Yesterday I threw some clothes in the wash. Then tossed them in the dryer. This morning I had a bad feeling. Yep. I now have a very warm shirt that will fit a 4 year old.

So with the slowness of the order and the shrinking of the shirt, I think I’m finished with Damart. Sorry guys — I did love you so and you are only partly to blame. I do recommend you to others though — especially ones who are not in a hurry and who are more careful about their laundry.

Ms P. and the Rats of NIH(M)

I’m a birder. A lazy birder, but a birder nonetheless. It is part of who I am and has  been for more than half of my life.

One huge aspect of birding for me is feeding the birds. I have many bird feeders — two Droll Yankee tube-like feeders: one serves up tiny nyger seed that the finches love and one doles out larger seed such as sunflower, cracked corn or safflower. I also have decorative bird feeders — one looks like a birch log, but is ceramic. Another looks like a church, with a roof and clear plastic sides which hold in the seed — which I am surprised has not been chewed apart by squirrels yet. Then there are the suet cages and nyger seed socks.

I don’t have all of these feeders up at the same time. That would be unwise in Bethesda. I’d be the crazy bird lady. Recently I had one Droll Yankee feeder filled with sunflower seed and one nyger sock in back by the bird bath and one nyger sock outside the attic window.

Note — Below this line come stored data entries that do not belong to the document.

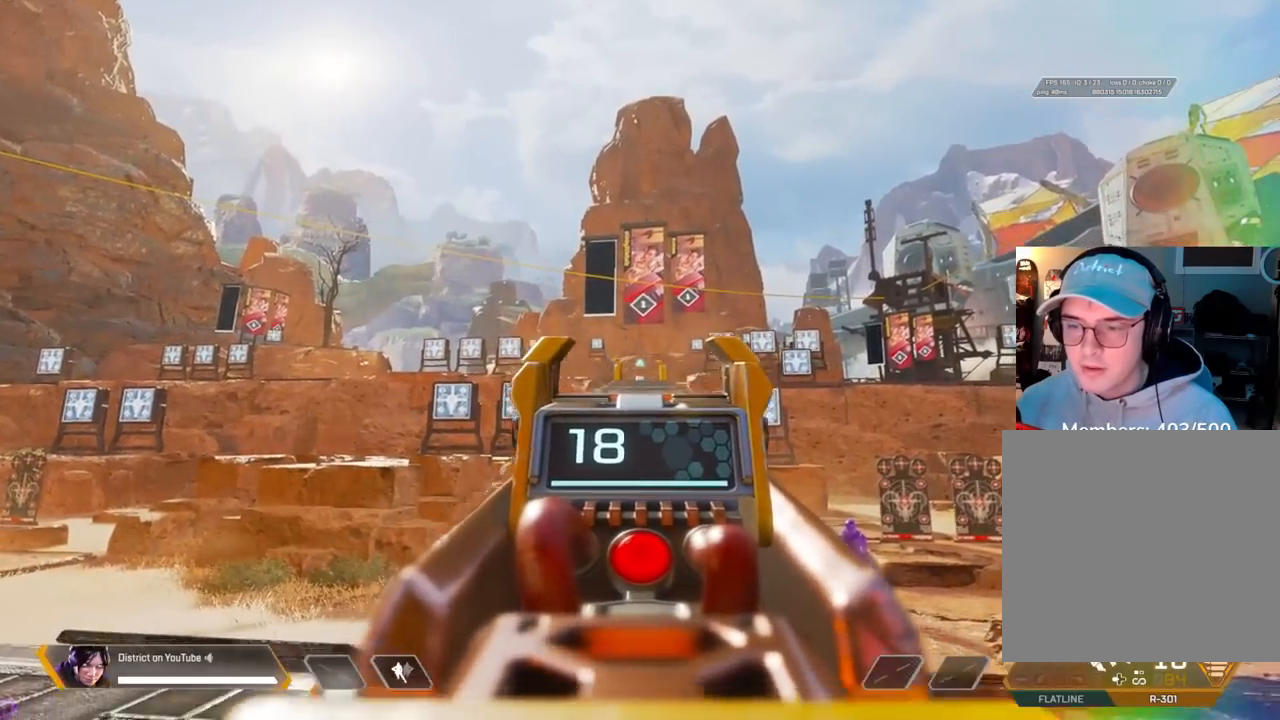
{"buttons": [], "left_stick": "center", "right_stick": "center", "events": [[67, "R3", "up"], [250, "left_stick", "down"], [417, "left_stick", "center"]]}
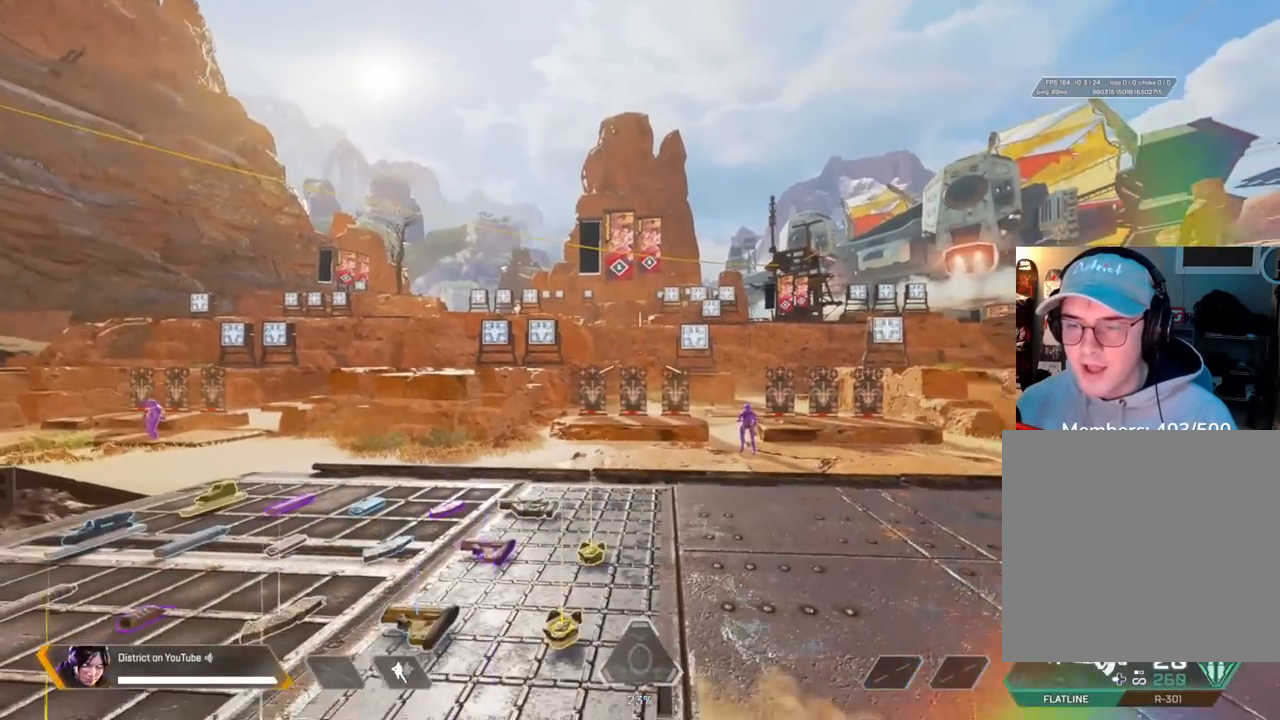
{"buttons": [], "left_stick": "center", "right_stick": "center", "events": []}
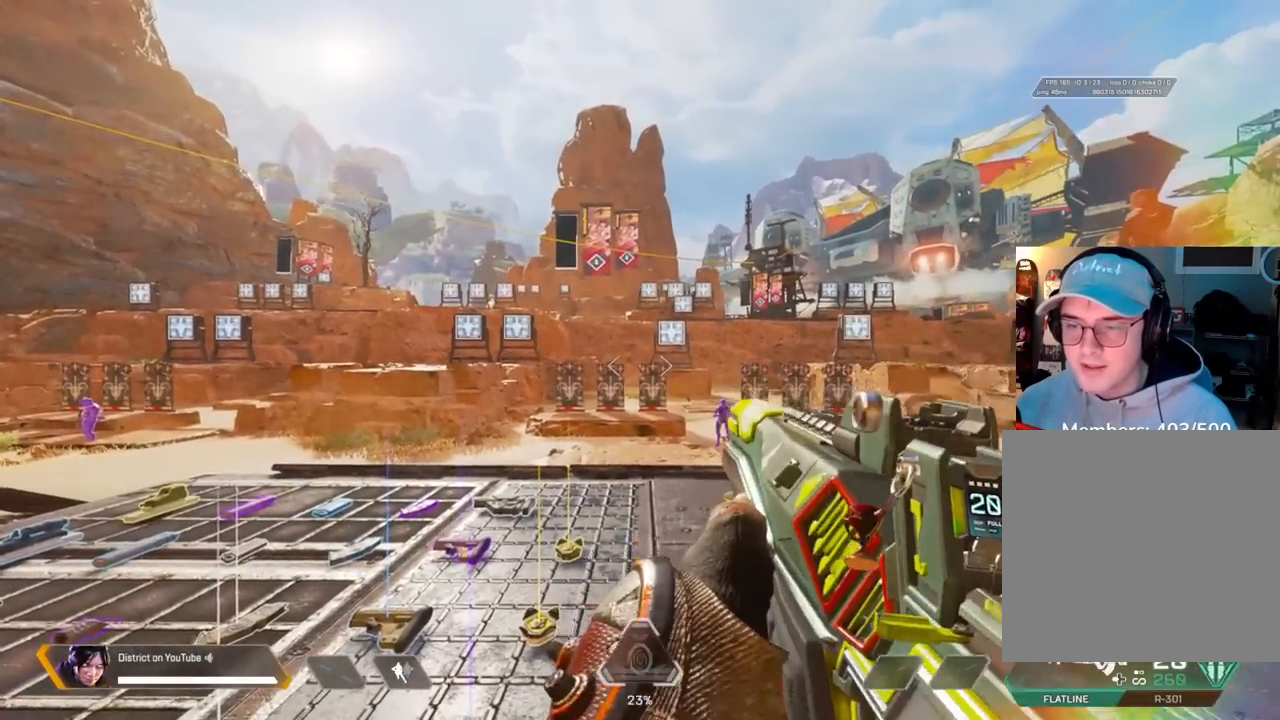
{"buttons": ["L2"], "left_stick": "center", "right_stick": "center", "events": [[50, "L2", "down"]]}
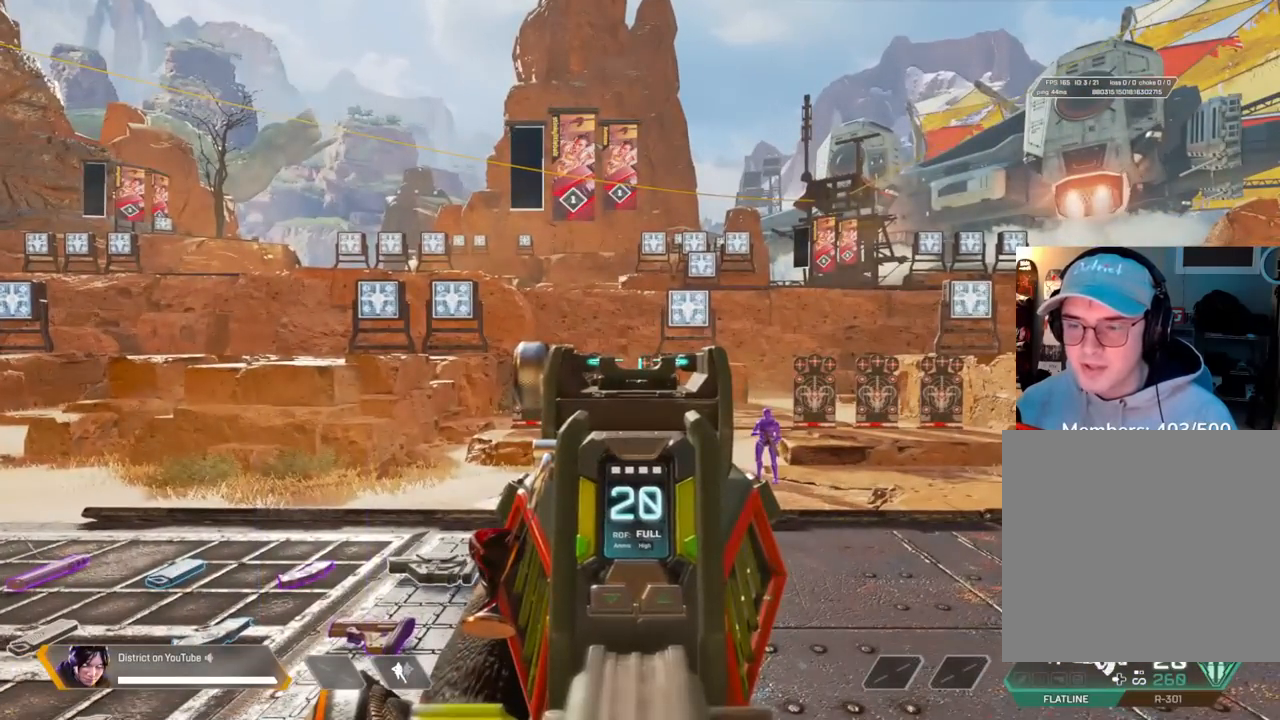
{"buttons": ["L2"], "left_stick": "center", "right_stick": "center", "events": []}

One day I noticed that the nyger sock in the backyard had a huge hole in it. I wondered what animal had made this hole. I suspected it was a squirrel, but knowing that squirrels don’t particularly care for nyger seed, I was more than a little worried we had another rodent problem.

A few days later I looked out the window and saw the culprit. A large brown Norway rat. It was just after dinner and this rat was helping him or herself to the nyger seed. It was actually kind of cute — if you forget all the bad rat stories. But I was dismayed. I thought we were done with these things.

Years ago we had rats in the ductwork of our addition. Dean and I both noticed a funky smell coming from the heating vents in the sun room — it reminded me of the elephant house. When we discovered that it was a nest of rats, I was horrified and would never ever have admitted our discovery to anyone. I was embarrassed and ashamed and it lowered my self-esteem for a while. Dean, being the son of a dairy farmer, took care of it and we hoped we were done with rats.

The following January, however, we came home from our annual Christmas in the Midwest trip to find a rat had gotten into our house and was trapped in a mousetrap behind our stove. Dean took care of it, too. I was ready to hire an exterminator, but Dean felt that he knew what to do as well as any exterminator, so I believed him.

The next year was the year of cicadas in our area and when the cicadas died out the entire neighborhood had a rat problem. It seemed that the rats were displaced from NIH because of construction there. They didn’t care where they lived because they had a bounty of cicadas for several weeks, but after the cicadas were done with their (very cool) life cycle in our area, the rats had nothing to eat, so became a nuisance. I finally lost the embarrassment I was feeling about the rat problem we’d had — especially since other neighbors were admitting to having had rats in previous years as well.

Everyone dealt with the rats in their own ways, some hired exterminators while others, like Dean, took care of it themselves. The worst part of the rat problem for me, however, was having to give up feeding the birds. I had a slight meltdown when I realized I’d have to do this, but Dean said that maybe it would not be permanent. I held on to that hope.

We went a few years with no apparent rat problems — I even was able to feed the birds again until this year when I saw the rat eating the nyger seed.

So now I’ve had to store my bird feeders for good. I don’t know if I’ll ever be able to feed birds in the backyard again — certainly not at this house. I think I can still feed them at the attic windows — but it’s not really the same. I’ll not be seeing any more Rose Breasted Grosbeaks feeding on sunflower seed outside the window in the back yard.  I can still provide water for the birds and I have started looking more at planting more bird friendly plants in the yard. But I feel as if a part of my personality has been lost for good.